While preclusion of a witness is permitted as a sanction under Uniform Rule VI, given the law's preference for resolution on the merits, it should only be invoked where there is both an absence of good cause for the untimeliness and prejudice to the opposing party. Both conditions are met on the facts of this case. Counsel for the real parties in interest has suggested no reason for the late revelation of the witness save failure of his clients to discover him until the eve of trial. This is not good cause; dilatoriness never is. Beyond this, no reason was advanced for withhold; ing the content of the witness’ testimony for an additional two weeks.
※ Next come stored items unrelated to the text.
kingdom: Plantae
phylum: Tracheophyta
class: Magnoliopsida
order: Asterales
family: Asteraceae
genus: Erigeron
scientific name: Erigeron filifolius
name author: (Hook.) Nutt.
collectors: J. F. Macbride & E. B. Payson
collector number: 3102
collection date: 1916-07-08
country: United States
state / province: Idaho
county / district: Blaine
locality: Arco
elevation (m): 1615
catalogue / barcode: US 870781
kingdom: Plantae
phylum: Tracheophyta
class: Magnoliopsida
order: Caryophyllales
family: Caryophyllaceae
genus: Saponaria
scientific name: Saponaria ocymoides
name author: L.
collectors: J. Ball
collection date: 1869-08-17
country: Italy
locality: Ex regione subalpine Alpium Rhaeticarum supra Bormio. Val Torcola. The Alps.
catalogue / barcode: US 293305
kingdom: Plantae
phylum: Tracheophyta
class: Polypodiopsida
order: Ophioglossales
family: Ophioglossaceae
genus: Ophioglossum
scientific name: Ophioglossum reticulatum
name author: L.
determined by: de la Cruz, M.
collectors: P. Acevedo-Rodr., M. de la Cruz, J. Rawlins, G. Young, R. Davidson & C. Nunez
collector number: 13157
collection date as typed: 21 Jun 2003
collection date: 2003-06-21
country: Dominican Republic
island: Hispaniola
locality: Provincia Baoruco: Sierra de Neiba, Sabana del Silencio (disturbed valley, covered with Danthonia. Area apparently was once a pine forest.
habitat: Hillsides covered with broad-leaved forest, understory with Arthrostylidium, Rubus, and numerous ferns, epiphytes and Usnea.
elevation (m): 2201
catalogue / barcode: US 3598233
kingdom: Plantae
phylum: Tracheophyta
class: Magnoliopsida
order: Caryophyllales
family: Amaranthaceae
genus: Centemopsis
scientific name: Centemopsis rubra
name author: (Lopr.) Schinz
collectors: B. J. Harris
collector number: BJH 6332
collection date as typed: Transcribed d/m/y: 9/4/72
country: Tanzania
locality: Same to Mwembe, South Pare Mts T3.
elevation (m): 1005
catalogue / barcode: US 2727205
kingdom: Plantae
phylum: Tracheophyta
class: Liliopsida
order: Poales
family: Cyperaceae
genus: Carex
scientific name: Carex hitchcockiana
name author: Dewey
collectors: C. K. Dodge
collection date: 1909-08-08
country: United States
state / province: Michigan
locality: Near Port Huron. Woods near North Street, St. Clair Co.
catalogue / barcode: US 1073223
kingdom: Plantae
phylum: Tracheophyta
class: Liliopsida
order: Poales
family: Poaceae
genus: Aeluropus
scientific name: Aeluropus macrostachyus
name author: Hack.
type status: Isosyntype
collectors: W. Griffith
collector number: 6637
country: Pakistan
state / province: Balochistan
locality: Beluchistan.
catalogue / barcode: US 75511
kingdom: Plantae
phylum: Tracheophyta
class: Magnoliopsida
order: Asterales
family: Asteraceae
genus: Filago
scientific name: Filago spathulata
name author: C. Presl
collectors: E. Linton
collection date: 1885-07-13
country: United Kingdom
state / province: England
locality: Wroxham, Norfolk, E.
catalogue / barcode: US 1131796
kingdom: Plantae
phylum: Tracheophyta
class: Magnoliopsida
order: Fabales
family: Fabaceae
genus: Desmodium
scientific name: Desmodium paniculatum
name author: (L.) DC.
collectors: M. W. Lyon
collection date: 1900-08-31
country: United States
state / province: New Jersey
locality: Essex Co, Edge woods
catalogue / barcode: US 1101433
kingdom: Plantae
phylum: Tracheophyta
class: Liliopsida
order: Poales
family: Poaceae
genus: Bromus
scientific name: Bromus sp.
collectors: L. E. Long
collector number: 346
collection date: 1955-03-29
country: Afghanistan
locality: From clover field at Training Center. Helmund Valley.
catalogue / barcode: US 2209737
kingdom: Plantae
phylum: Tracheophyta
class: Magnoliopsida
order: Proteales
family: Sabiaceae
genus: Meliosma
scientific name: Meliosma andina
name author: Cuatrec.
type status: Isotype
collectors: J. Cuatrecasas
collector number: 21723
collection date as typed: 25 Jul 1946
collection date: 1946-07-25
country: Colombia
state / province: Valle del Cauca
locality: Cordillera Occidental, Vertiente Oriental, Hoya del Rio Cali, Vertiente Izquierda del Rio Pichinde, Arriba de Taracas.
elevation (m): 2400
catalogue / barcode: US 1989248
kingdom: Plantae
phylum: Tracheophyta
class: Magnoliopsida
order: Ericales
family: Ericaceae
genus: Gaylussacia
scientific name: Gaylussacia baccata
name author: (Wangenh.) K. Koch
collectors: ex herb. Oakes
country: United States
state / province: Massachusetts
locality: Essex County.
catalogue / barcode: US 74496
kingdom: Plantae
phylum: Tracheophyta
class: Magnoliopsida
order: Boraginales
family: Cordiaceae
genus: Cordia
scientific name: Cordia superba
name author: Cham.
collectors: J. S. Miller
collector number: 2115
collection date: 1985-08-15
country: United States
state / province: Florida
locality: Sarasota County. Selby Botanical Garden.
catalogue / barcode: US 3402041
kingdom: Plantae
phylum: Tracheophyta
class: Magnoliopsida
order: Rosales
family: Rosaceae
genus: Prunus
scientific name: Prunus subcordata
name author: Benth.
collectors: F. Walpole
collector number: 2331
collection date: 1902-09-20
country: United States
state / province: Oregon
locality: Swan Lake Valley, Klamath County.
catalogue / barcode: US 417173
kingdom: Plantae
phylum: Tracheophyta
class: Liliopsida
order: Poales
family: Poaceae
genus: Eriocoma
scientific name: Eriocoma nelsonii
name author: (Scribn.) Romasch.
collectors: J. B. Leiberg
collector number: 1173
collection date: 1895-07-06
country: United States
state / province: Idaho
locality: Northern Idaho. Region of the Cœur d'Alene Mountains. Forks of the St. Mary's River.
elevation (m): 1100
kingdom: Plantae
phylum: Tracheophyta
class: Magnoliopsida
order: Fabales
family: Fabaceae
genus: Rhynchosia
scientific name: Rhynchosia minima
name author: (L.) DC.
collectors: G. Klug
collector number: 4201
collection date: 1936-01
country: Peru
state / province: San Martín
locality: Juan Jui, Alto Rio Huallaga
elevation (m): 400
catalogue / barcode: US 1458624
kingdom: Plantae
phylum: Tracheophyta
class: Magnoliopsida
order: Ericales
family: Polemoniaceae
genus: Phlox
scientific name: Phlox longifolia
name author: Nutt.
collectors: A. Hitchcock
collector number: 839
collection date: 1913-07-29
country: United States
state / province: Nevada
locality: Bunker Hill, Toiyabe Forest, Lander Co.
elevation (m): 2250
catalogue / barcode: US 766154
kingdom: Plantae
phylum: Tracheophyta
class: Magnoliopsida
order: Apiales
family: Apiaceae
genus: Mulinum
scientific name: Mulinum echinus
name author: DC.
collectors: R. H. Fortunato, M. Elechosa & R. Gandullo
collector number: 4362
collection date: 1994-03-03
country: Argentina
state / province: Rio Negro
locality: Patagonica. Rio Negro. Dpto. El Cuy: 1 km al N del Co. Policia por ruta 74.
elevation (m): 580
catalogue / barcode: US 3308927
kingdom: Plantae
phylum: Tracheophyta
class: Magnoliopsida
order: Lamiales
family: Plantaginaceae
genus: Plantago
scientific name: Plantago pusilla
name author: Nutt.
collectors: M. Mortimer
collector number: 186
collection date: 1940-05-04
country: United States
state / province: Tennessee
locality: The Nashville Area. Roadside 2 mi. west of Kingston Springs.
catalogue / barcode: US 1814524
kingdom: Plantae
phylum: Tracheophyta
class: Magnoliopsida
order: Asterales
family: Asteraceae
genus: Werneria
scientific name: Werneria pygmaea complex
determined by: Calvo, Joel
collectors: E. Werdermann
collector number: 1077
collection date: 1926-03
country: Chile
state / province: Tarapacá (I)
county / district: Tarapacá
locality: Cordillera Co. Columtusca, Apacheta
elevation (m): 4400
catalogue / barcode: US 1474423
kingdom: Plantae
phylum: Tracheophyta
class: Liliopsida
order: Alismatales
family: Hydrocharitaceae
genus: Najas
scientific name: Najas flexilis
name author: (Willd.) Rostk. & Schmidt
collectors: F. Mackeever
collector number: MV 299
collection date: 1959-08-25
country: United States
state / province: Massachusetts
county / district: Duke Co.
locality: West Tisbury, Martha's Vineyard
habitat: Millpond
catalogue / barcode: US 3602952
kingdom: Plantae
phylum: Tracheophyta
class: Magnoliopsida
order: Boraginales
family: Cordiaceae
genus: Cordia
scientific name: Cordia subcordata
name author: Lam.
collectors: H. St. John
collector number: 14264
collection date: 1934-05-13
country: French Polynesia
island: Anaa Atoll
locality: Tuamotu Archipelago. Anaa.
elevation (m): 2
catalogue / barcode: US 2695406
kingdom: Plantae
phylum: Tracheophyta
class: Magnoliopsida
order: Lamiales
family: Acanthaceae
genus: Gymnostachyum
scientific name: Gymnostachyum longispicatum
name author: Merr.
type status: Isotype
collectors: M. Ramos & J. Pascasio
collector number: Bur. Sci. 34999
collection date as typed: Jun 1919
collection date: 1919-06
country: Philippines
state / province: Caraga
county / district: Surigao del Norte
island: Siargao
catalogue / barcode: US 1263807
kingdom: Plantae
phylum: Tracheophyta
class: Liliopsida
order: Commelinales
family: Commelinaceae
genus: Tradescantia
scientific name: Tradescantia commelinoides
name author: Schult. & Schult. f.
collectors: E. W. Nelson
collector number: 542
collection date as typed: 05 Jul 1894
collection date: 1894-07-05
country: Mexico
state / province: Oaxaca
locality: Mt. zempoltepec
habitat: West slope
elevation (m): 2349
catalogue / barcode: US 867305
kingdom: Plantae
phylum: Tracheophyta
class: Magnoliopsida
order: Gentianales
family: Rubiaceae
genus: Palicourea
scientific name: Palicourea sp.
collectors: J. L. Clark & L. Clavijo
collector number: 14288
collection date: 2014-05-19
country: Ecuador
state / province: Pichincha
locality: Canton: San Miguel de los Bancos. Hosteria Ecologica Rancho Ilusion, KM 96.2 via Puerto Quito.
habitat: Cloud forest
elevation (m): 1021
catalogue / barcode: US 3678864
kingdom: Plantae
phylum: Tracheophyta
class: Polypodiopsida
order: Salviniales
The issue of prejudice is even clearer. Substantial effort had been expended *439by petitioner’s counsel to obtain special visas for witnesses from the Republic of Mexico for the scheduled trial days. If the trial date were changed to permit additional discovery, that effort would be lost. In addition, a fixed trial date is a valuable asset. Once lost, substantial delay of up to a year could result.1 Finally, there is prejudice to the administration of justice where trials are delayed; courts cannot effectively function if their calendars are subject to the control of dilatory parties.

Because good cause was not shown and because of prejudice to the petitioner which would result from a continuance of the trial, we believe the respondent court abused its discretion in denying the motion to strike. That order is vacated, and the court shall enter an order granting said motion.

HATHAWAY, P.J., and LIVERMORE, J., concur.

. While the record shows a willingness on the part of the respondent court to attempt to reschedule the trial date quickly to allow petitioner time to counter Dr. Cohn’s testimony, both counsel agreed that such rescheduling was beyond the respondent court’s power, and a lengthy delay was probable.